▸ Work to complete:
Please copy the lines below word for word, leaving out the pictures.

▸ Information shown:

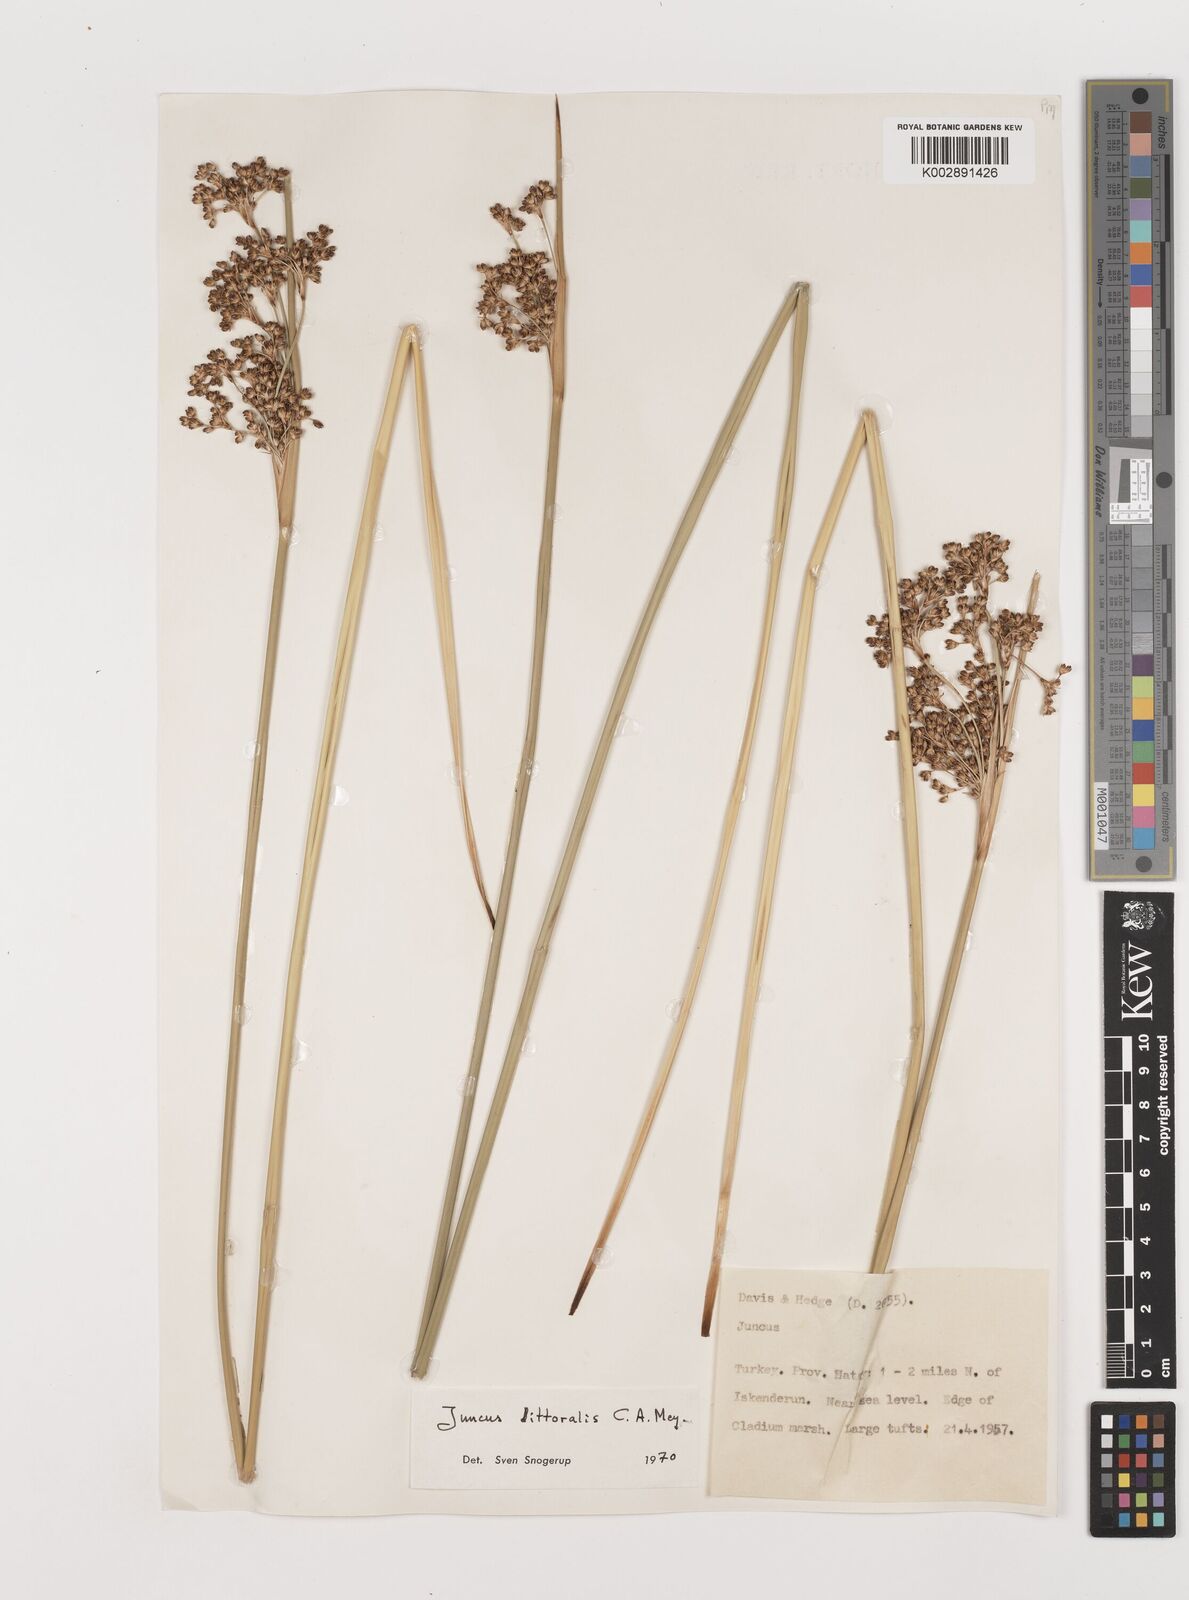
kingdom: Plantae
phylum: Tracheophyta
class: Liliopsida
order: Poales
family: Juncaceae
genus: Juncus
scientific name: Juncus littoralis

▸ Task response:
kingdom: Plantae
phylum: Tracheophyta
class: Liliopsida
order: Poales
family: Juncaceae
genus: Juncus
scientific name: Juncus littoralis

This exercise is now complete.